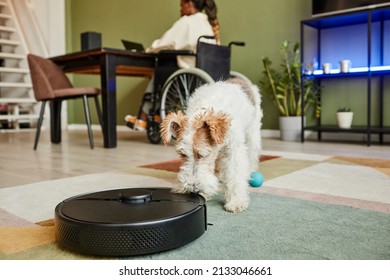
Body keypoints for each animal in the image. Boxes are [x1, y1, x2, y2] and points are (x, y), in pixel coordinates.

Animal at [160, 79, 264, 212]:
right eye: (183, 154)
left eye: (203, 155)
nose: (194, 190)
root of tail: (239, 79)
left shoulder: (233, 149)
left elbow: (235, 173)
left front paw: (236, 201)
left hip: (252, 134)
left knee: (251, 157)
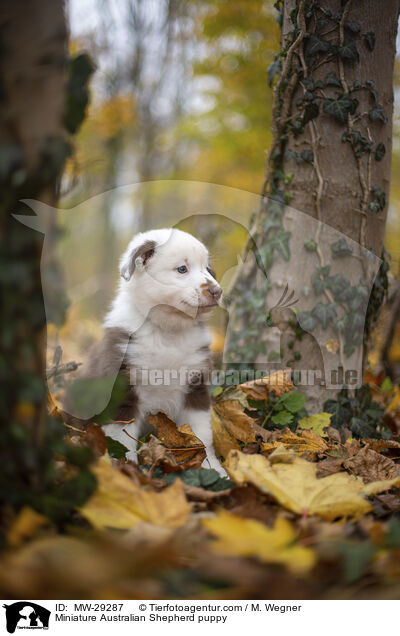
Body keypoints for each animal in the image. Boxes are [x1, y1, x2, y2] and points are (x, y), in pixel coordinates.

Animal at [64, 229, 223, 472]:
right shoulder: (122, 386)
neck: (167, 331)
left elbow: (200, 433)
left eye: (207, 268)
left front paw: (212, 467)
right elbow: (121, 437)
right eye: (182, 269)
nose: (217, 291)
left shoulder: (195, 385)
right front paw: (126, 470)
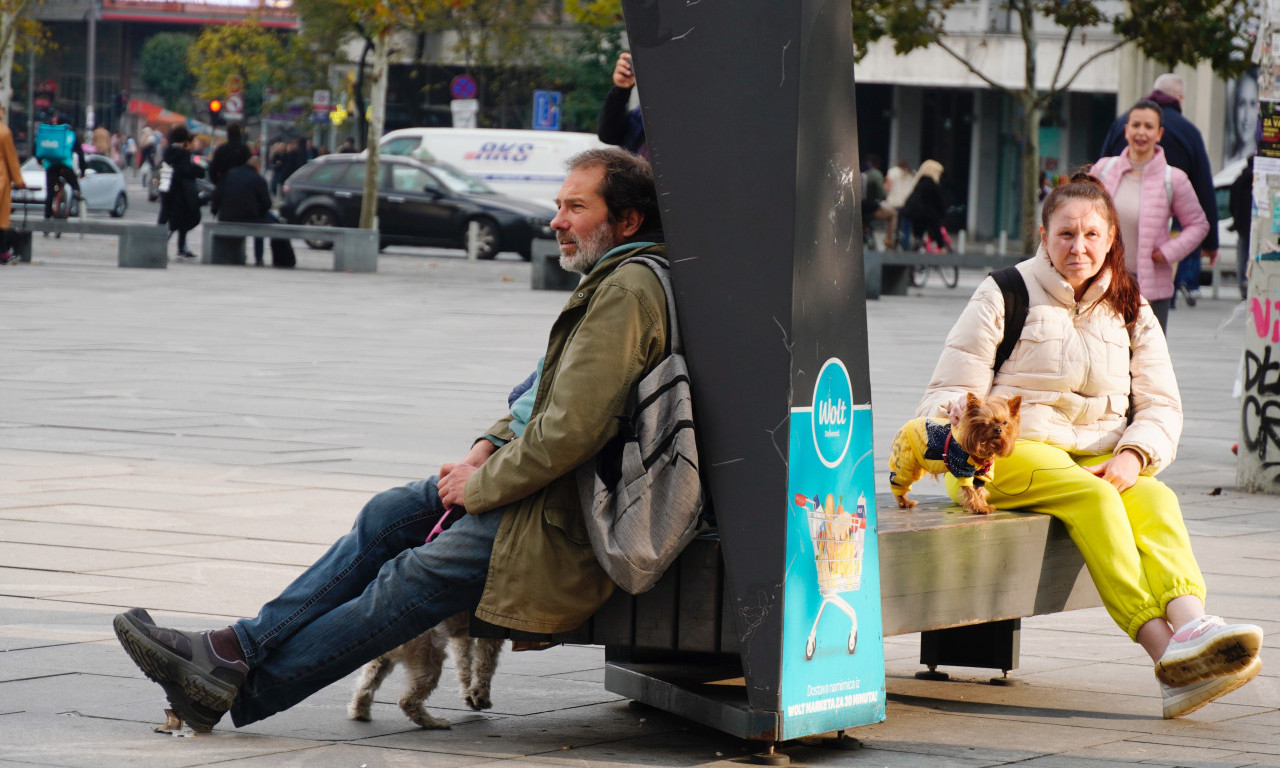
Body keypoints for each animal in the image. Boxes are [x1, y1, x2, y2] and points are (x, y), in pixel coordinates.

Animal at [353, 609, 506, 727]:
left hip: (381, 659)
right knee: (407, 701)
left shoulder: (463, 634)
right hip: (429, 659)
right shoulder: (489, 630)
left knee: (364, 688)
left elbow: (464, 663)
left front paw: (470, 694)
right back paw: (434, 723)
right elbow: (485, 662)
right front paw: (480, 695)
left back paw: (360, 713)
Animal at [890, 394, 1018, 512]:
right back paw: (905, 502)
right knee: (899, 481)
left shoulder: (983, 473)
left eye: (1005, 423)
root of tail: (903, 428)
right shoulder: (963, 469)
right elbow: (970, 491)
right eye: (984, 423)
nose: (998, 430)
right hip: (905, 463)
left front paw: (983, 505)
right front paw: (979, 507)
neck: (982, 447)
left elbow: (980, 490)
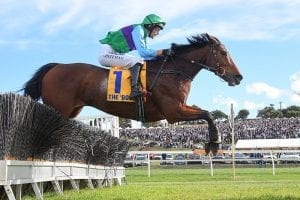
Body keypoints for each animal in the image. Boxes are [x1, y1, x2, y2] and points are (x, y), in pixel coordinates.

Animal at [22, 33, 243, 155]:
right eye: (224, 53)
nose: (238, 77)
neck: (173, 71)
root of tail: (55, 67)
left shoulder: (178, 109)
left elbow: (207, 114)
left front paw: (213, 142)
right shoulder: (173, 112)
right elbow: (208, 114)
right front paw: (214, 143)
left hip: (71, 111)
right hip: (58, 109)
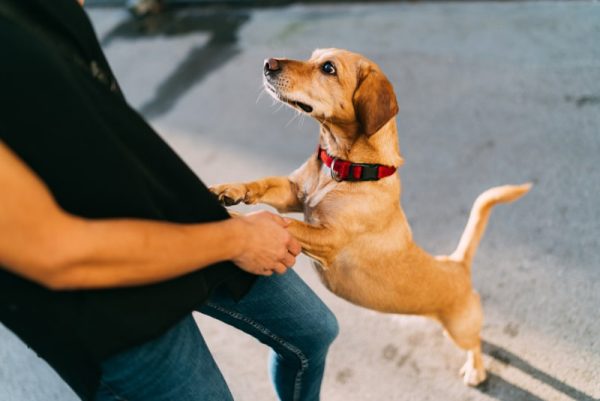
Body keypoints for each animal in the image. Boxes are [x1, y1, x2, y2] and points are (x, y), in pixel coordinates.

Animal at [210, 48, 528, 386]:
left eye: (328, 68)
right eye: (312, 56)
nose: (268, 64)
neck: (343, 168)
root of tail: (456, 263)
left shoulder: (327, 239)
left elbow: (285, 224)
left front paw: (235, 221)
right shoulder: (291, 194)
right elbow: (261, 185)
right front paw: (227, 191)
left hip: (461, 329)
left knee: (476, 343)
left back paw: (475, 369)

◆ ◆ ◆ ◆ ◆

Across the data, find each line that has "shoulder" in it and copy that line.

__TASK RESPONSE__
left shoulder: (233, 149)
right shoulder: (122, 386)
left shoulder: (195, 385)
left shoulder: (463, 634)
right shoulder: (489, 630)
left shoulder: (983, 473)
right shoulder: (963, 469)
left shoulder: (178, 109)
right shoulder: (173, 112)
left shoulder: (327, 239)
right shoulder: (291, 194)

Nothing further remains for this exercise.